IACHR-CIDH warns of “structural violence” faced by human rights defenders in Colombia

Published by Brent Patterson on

PBI-Colombia with the IACHR-CIDH, June 2021.

On June 3, PBI-Colombia tweeted:

“Annual Report of @CIDH highlights very high rates of impunity in serious violations of #human rights in #Colombia and points out the clear use of excessive force by State security agents, see report: http://bit.ly/3x9c9tc @USEmbassyBogota @CanadayColombia.”

The Inter-American Commission on Human Rights (IACHR-CIDH) chapter specifically on Colombia can also be read here. It highlights:

“The Commission reiterates its concern about the persistence of structural violence in Colombia, and the effects specifically faced by human rights defenders and social leaders, as well as the impact on groups whose human rights have been historically and structurally violated, such as indigenous peoples, Afro-Colombians, peasants, children and adolescents, women and LGBTI people.”

It also notes:

“The IACHR received serious allegations of the indiscriminate use of firearms against demonstrators and people who were not participating in the protests, especially in Cali (southeast) and different municipalities in Valle del Cauca (west), as well as in Pereira, Risaralda department (central west). The reports received to indicate the use of this type of weaponry allegedly by some members of the security forces, some of whom are not fully identified. The Commission also received extremely worrying information about the possible actions of armed persons dressed in civilian clothes.”

“The IACHR reiterates its concern about the differences in the numbers of victims recorded by the State and the situations documented by civil society. It also considers that these inconsistencies can generate distrust of citizens in the authorities. For this reason, it is an obligation of the State to maintain a consistent, up-to-date and public record of information.”

“The IACHR considers that the handling of such disparate records and hypotheses about, for example, people killed or injured in the context of the protests, generates an obstacle in the access to justice of people who claim to be victims of human rights violations. In any scenario, the size of the figures reflected in the various reports is of extreme concern to the Commission, so it reiterates its condemnation emphatically, as well as reinforces the call for the State to diligently investigate all the facts denounced. The Commission recalls that impunity contributes to the reproduction of these acts.”

You can also read about the IACHR-CIDH report in El Espectador.

The IACHR-CIDH visit to Colombia

Last year, an Inter-American Commission on Human Rights delegation was in Colombia on a three-day (June 8-10, 2021) working visit to assess the human rights situation.

____

Required action 1
Copy the IACHR article word for word, starting at "IACHR-CIDH warns of" and ending at "IACHR-CIDH, June 2021.".
Required action 2
According to the IACHR article, how long was the Commission delegation's working visit to Colombia?
Required action 3
Write the next part of the IACHR article, picking up after its final sentence.
The human pose keypoint data below isn't needed here.

(Human pose keypoint data)

____

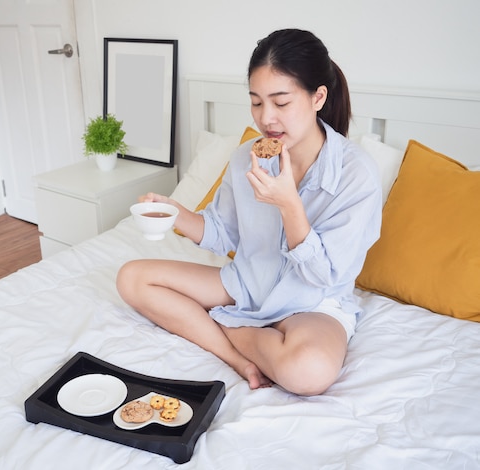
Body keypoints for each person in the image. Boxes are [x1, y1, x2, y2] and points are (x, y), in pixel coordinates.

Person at [116, 29, 382, 396]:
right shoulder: (247, 156)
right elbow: (222, 233)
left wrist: (289, 204)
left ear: (318, 97)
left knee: (310, 373)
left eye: (281, 102)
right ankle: (236, 356)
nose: (266, 118)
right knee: (132, 278)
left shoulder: (357, 174)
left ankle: (229, 327)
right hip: (245, 283)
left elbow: (324, 274)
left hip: (311, 302)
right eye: (256, 102)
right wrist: (174, 212)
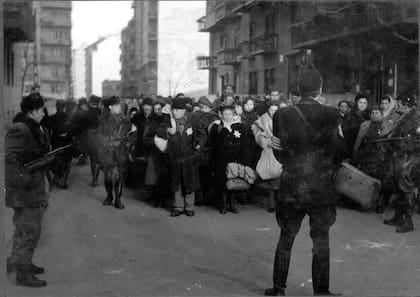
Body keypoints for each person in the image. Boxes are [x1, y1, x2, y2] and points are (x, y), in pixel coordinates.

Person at [267, 65, 340, 296]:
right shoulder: (332, 114)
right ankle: (321, 291)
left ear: (298, 89)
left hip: (292, 186)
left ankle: (279, 290)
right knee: (321, 240)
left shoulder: (282, 114)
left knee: (286, 237)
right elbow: (340, 151)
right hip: (321, 186)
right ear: (320, 89)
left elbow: (278, 153)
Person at [6, 93, 51, 287]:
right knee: (27, 231)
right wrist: (24, 181)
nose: (44, 113)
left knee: (29, 230)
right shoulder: (20, 128)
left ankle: (19, 262)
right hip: (25, 192)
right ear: (31, 111)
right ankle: (22, 275)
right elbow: (10, 160)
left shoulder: (36, 127)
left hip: (34, 189)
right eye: (41, 109)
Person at [383, 94, 420, 232]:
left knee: (407, 189)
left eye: (399, 105)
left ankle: (408, 221)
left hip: (411, 159)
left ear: (406, 105)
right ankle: (398, 217)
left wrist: (409, 159)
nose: (397, 107)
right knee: (399, 188)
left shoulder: (416, 119)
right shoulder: (405, 117)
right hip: (401, 157)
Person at [209, 104, 253, 214]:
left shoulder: (239, 126)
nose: (227, 117)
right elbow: (212, 143)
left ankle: (232, 204)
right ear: (221, 115)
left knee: (234, 180)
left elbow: (244, 143)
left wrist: (243, 158)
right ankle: (223, 204)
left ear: (233, 114)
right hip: (221, 159)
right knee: (222, 181)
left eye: (230, 114)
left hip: (235, 158)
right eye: (225, 114)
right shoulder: (217, 126)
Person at [166, 97, 206, 217]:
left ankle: (189, 206)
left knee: (190, 181)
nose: (175, 112)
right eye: (173, 109)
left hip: (190, 155)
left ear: (184, 110)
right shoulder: (169, 119)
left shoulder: (193, 118)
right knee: (176, 182)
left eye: (178, 110)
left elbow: (202, 134)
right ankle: (178, 206)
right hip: (175, 155)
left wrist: (199, 145)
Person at [97, 96, 132, 209]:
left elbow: (130, 132)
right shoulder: (102, 119)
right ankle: (109, 196)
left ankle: (118, 199)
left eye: (119, 105)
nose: (119, 107)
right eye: (117, 105)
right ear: (110, 107)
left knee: (118, 176)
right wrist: (109, 142)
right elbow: (99, 135)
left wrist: (126, 142)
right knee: (107, 176)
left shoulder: (125, 119)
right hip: (107, 152)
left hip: (120, 151)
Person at [143, 99, 172, 207]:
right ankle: (157, 199)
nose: (157, 111)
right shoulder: (150, 121)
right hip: (154, 151)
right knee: (154, 177)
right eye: (155, 109)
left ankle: (165, 199)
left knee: (165, 175)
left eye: (159, 109)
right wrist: (154, 141)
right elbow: (145, 137)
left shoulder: (169, 119)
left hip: (167, 151)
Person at [252, 101, 280, 212]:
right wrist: (268, 140)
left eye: (276, 110)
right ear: (268, 110)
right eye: (272, 110)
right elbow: (259, 137)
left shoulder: (283, 119)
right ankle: (272, 203)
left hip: (280, 151)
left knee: (278, 177)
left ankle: (277, 203)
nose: (274, 112)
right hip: (269, 151)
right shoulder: (262, 121)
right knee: (271, 175)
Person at [195, 96, 220, 206]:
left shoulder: (207, 117)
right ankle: (207, 197)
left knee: (201, 174)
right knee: (207, 174)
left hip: (203, 148)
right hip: (209, 149)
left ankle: (201, 197)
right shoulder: (215, 117)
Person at [45, 100, 74, 189]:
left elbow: (49, 131)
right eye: (60, 107)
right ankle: (63, 180)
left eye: (60, 107)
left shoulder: (52, 118)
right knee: (66, 162)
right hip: (65, 142)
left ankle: (61, 179)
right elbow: (72, 130)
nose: (60, 108)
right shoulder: (68, 117)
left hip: (58, 142)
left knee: (60, 162)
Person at [342, 94, 370, 158]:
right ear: (356, 103)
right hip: (350, 143)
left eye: (364, 103)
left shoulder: (369, 116)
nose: (362, 105)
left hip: (364, 145)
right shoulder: (349, 115)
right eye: (360, 102)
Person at [85, 95, 103, 186]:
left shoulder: (87, 111)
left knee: (93, 159)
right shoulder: (99, 111)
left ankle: (93, 179)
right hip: (98, 135)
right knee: (99, 159)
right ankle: (96, 178)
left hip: (90, 136)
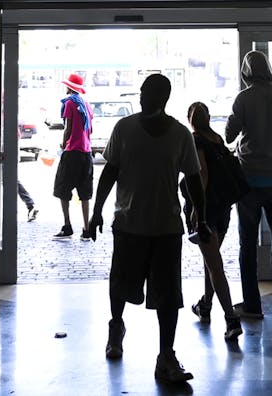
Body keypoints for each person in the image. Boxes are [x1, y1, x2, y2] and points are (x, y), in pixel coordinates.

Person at [84, 74, 206, 383]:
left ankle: (166, 354)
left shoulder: (180, 135)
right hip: (129, 224)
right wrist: (96, 211)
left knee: (169, 295)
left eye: (145, 93)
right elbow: (110, 171)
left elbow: (193, 179)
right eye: (141, 93)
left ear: (160, 97)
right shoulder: (124, 129)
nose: (140, 97)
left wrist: (200, 217)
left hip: (166, 226)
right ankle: (116, 325)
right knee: (120, 283)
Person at [226, 50, 272, 318]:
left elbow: (229, 135)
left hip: (249, 180)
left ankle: (252, 305)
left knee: (248, 245)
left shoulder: (244, 98)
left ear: (246, 72)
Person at [183, 101, 243, 342]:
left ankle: (231, 319)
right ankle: (206, 305)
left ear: (190, 120)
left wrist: (198, 209)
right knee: (212, 259)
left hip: (207, 208)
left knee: (215, 265)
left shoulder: (196, 140)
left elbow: (202, 172)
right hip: (224, 206)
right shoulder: (217, 138)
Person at [52, 72, 93, 238]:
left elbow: (68, 128)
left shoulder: (69, 103)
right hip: (86, 153)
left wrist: (63, 142)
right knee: (85, 193)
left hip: (72, 153)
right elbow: (90, 129)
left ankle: (67, 225)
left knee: (62, 189)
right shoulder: (86, 104)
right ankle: (86, 228)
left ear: (69, 87)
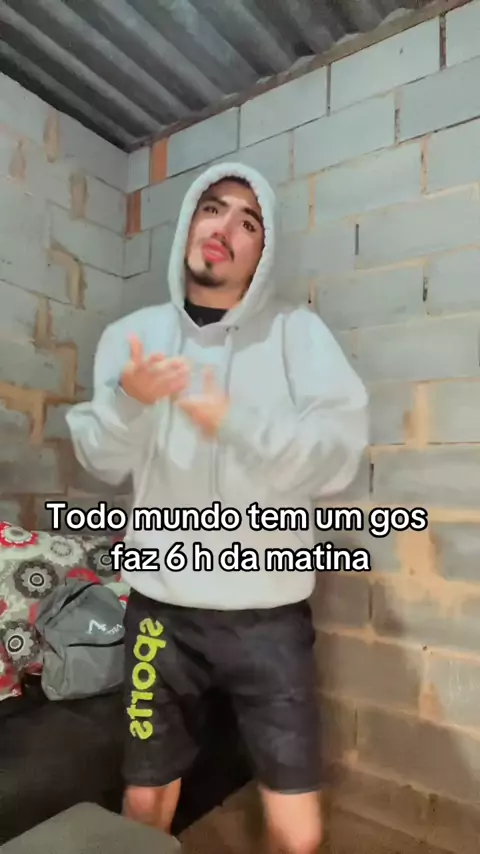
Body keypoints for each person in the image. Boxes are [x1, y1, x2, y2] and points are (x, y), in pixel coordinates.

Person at [66, 162, 368, 853]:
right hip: (160, 613)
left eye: (248, 220)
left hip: (269, 619)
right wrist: (130, 402)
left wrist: (235, 423)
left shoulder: (298, 335)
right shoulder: (132, 336)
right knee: (144, 800)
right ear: (189, 224)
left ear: (264, 251)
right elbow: (101, 460)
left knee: (296, 825)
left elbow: (338, 459)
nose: (225, 227)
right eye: (213, 207)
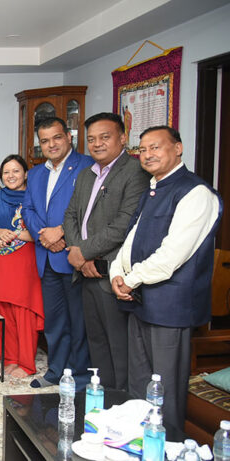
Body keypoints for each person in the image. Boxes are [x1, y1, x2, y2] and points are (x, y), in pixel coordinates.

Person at [111, 126, 221, 440]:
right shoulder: (153, 188)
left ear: (178, 148)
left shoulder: (195, 193)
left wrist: (130, 279)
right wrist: (117, 273)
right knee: (139, 383)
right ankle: (136, 445)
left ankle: (166, 447)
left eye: (155, 147)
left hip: (170, 306)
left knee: (165, 389)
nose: (148, 155)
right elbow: (131, 240)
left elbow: (173, 254)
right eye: (143, 149)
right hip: (138, 299)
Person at [63, 112, 149, 391]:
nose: (97, 144)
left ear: (123, 138)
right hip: (86, 271)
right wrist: (79, 255)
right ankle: (103, 396)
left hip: (113, 272)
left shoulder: (135, 172)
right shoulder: (87, 174)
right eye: (91, 139)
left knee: (118, 344)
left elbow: (124, 223)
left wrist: (84, 253)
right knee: (97, 342)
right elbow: (71, 216)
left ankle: (122, 398)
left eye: (105, 137)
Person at [22, 117, 95, 390]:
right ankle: (56, 371)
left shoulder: (87, 166)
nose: (51, 145)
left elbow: (91, 209)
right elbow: (28, 209)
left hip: (75, 256)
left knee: (79, 321)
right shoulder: (36, 173)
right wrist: (44, 235)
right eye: (44, 141)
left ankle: (80, 376)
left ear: (69, 137)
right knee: (54, 321)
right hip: (46, 256)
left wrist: (61, 232)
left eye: (56, 138)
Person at [0, 155, 44, 378]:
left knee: (23, 312)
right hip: (0, 262)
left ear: (26, 174)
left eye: (16, 171)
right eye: (6, 172)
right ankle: (10, 358)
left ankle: (26, 363)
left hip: (24, 263)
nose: (11, 176)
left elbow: (43, 232)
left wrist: (16, 234)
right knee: (3, 311)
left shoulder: (36, 197)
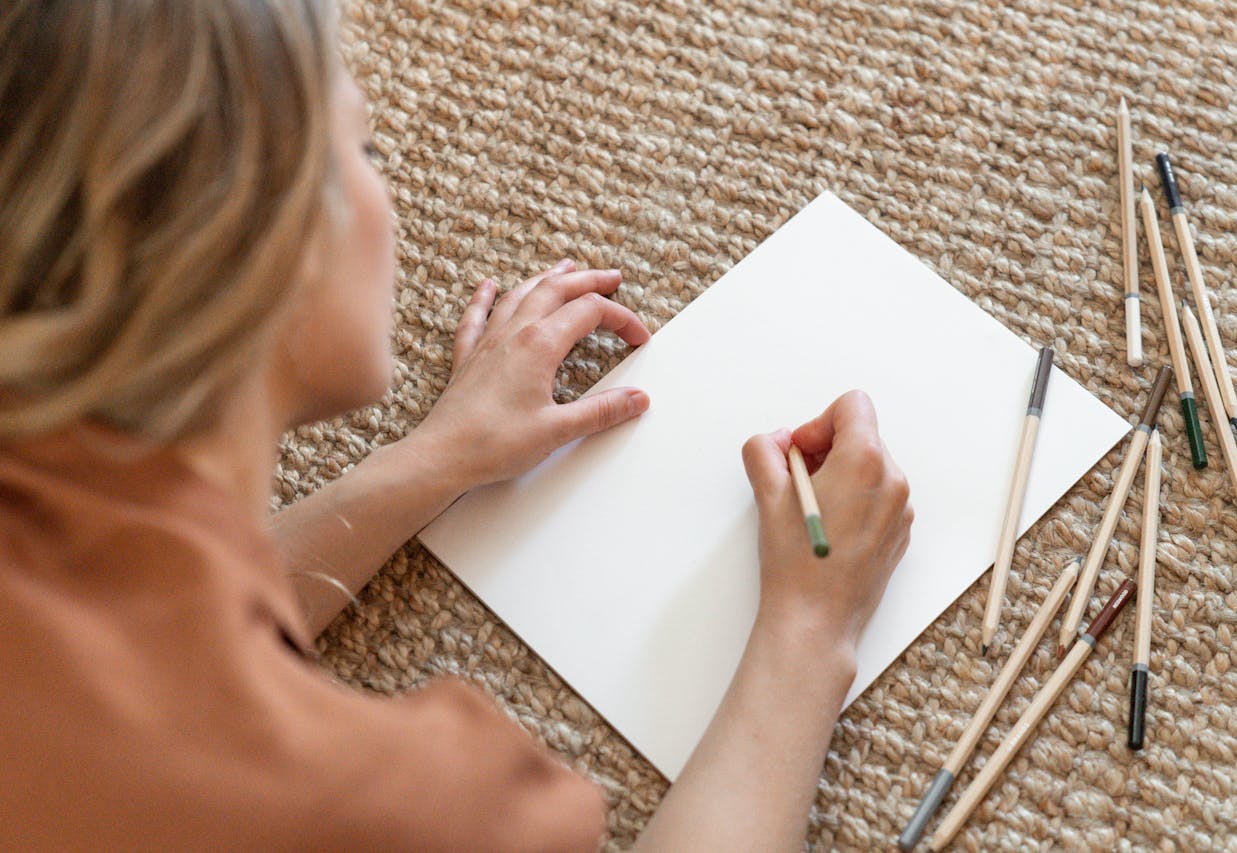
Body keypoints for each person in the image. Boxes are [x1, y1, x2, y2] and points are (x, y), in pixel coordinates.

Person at [0, 1, 913, 850]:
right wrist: (808, 629)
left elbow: (148, 648)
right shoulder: (416, 803)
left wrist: (434, 459)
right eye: (359, 145)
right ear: (248, 243)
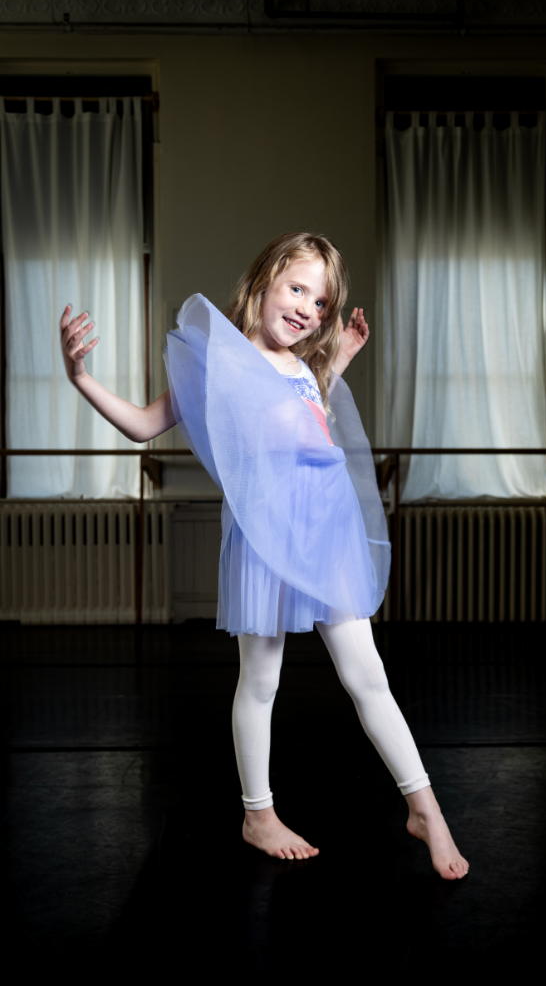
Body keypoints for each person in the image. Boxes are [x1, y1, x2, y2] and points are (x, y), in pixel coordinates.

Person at [59, 232, 469, 879]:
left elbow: (299, 423)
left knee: (368, 677)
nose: (307, 307)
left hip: (326, 531)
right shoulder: (220, 362)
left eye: (321, 301)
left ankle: (426, 811)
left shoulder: (306, 366)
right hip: (266, 536)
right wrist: (80, 376)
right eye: (297, 288)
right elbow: (142, 424)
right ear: (263, 283)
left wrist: (339, 362)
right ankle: (257, 814)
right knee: (261, 680)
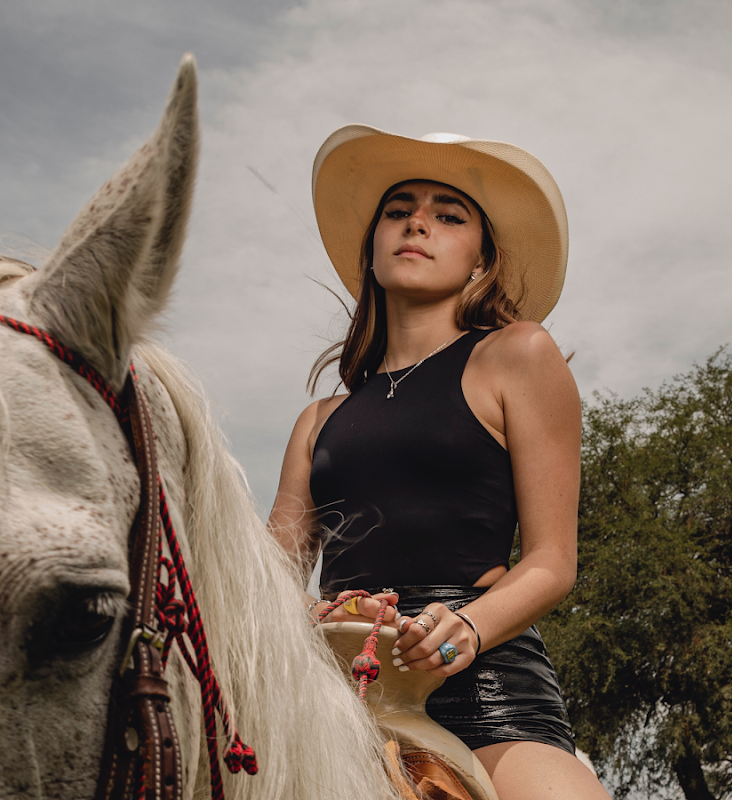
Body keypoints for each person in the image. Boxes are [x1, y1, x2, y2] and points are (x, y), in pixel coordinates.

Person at [267, 125, 608, 799]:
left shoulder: (519, 354)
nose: (417, 223)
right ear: (372, 250)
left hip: (486, 693)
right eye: (399, 211)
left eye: (448, 216)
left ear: (483, 260)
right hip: (335, 696)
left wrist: (465, 631)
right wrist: (315, 615)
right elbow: (269, 575)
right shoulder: (317, 421)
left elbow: (551, 562)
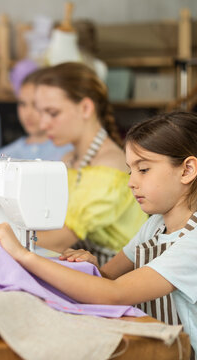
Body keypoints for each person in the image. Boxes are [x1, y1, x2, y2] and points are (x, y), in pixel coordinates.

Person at [0, 111, 197, 359]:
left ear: (187, 171)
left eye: (144, 169)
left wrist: (22, 255)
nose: (131, 181)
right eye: (131, 171)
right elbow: (107, 278)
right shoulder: (155, 226)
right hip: (151, 348)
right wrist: (94, 269)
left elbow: (113, 293)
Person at [31, 62, 147, 264]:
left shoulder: (110, 166)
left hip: (114, 275)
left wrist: (3, 234)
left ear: (85, 108)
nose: (42, 124)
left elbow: (59, 240)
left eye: (53, 113)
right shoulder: (68, 159)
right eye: (40, 113)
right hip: (80, 264)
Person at [0, 68, 73, 160]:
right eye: (22, 104)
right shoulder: (5, 155)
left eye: (36, 104)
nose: (28, 113)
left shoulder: (70, 151)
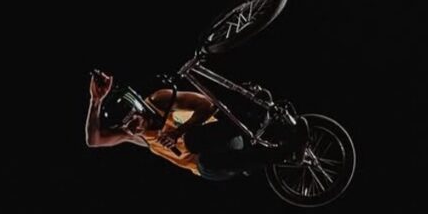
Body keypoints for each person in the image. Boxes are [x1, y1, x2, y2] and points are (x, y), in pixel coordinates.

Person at [85, 70, 307, 181]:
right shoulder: (134, 135)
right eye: (127, 128)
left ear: (137, 108)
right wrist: (95, 101)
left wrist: (178, 132)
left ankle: (265, 117)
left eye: (132, 122)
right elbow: (94, 141)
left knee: (192, 139)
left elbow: (207, 104)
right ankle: (285, 153)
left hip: (223, 135)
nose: (133, 129)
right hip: (213, 163)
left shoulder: (160, 100)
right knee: (203, 163)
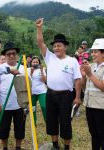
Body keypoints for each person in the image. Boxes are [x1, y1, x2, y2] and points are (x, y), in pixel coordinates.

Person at [35, 18, 82, 150]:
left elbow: (77, 80)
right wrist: (39, 28)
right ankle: (55, 145)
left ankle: (67, 146)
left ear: (65, 47)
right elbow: (40, 43)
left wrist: (77, 97)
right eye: (54, 46)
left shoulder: (72, 61)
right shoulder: (49, 57)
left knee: (65, 121)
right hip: (50, 94)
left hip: (66, 95)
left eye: (59, 45)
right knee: (51, 120)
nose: (56, 48)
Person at [0, 42, 26, 150]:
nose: (11, 56)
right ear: (5, 55)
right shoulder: (0, 68)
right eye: (8, 54)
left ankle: (18, 147)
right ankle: (5, 147)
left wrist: (27, 105)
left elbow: (27, 88)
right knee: (4, 129)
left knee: (20, 129)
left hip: (19, 105)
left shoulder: (23, 68)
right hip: (4, 105)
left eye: (13, 53)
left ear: (16, 55)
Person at [80, 38, 104, 150]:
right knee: (93, 134)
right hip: (89, 105)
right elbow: (84, 87)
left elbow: (103, 87)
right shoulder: (92, 66)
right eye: (92, 51)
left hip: (101, 107)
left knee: (102, 134)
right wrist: (84, 76)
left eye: (96, 52)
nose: (93, 54)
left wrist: (89, 75)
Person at [28, 56, 47, 125]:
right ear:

____

Result 1
IACHR-CIDH warns of “structural violence” faced by human rights defenders in Colombia

Published by Brent Patterson on

PBI-Colombia with the IACHR-CIDH, June 2021.

Result 2
Three days, from June 8 to 10, 2021.

Result 3
France 24 commented: “The presence of the IACHR in the country becomes essential for the demonstrators, who have been denouncing abuses for weeks during the exercise of their right to protest.”

On June 11, 2021, PBI-Colombia tweeted: “Last night the CIDH was in the Portal Resistencia hearing directly from youth initiatives and human rights organizations including the Justice and Peace Commission that accompany in the humanitarian space.”

Publimetro had reported: “The IACHR will visit the Portal de la Resistencia (Americas) to hear from demonstrators.”

El Tiempo further noted: “The delegates toured the place on foot, escorted by citizens who usually participate in the protests and those who were participating in the dialogue table.”


The Embassy of Canada in Colombia has not yet commented on the IACHR-CIDH report.

Last month, PBI-Colombia accompanied Association for Research and Social Action (Nomadesc) and victims of police violence at meetings with Ambassador Marianick Tremblay.

The Embassy also tweeted:

“In her meeting with the Archbishop of Cali @arzobispodecali, Ambassador @MarianickT discussed the social impacts of the 2021 protests on Cali, the humanitarian crisis in the Pacific region and the violence against Indigenous leaders in Cauca.”

But significantly, just this week Nomadesc tweeted:

“We Colombians do not want more weapons, no more massacres, no more disappearances, no more threats, no more fear. #StopTheGenocide. We demand truth, justice and guarantees of non-repetition. Don’t send us any more weapons. That has made them accomplices of Barbarism.”

This comes amid a report of a major sale of Canadian-manufactured military equipment to Colombia.

On May 20, Infodefensa.com reported: “Yesterday, May 19, the Colombian Government, through the Ministry of Defense, approved the purchase of 50 General Dynamics Land Systems (GDLS) 8×8 LAV III DVH armored vehicles.”

The article adds: “The LAV III DVH is manufactured by the [London, Ontario-based] Canadian subsidiary of General Dynamics Land Systems.”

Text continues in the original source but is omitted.